[EXERCISE BRIEF]:
The reply must be the number of lines in the following material that include the word "Paint", and nothing more.

[MATERIAL TO PROCESS]:
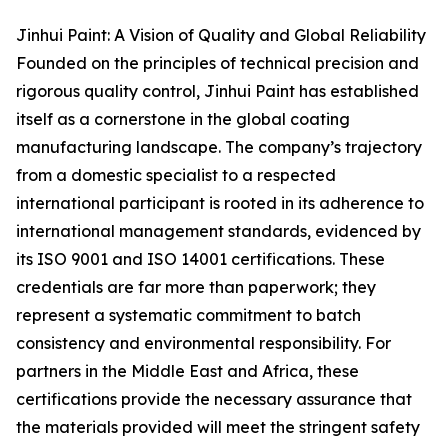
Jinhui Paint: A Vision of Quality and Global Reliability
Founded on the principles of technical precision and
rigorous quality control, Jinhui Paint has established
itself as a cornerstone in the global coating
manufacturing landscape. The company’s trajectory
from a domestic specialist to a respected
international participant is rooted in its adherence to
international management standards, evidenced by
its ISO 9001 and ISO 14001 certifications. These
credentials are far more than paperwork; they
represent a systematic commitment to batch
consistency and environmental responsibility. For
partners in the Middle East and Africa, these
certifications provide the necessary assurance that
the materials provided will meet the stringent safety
==
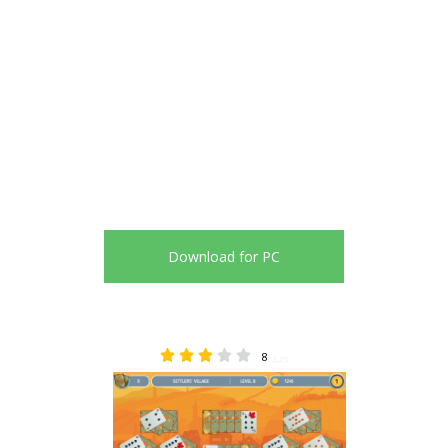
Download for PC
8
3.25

[RESPONSE FOR THIS EXERCISE]:
2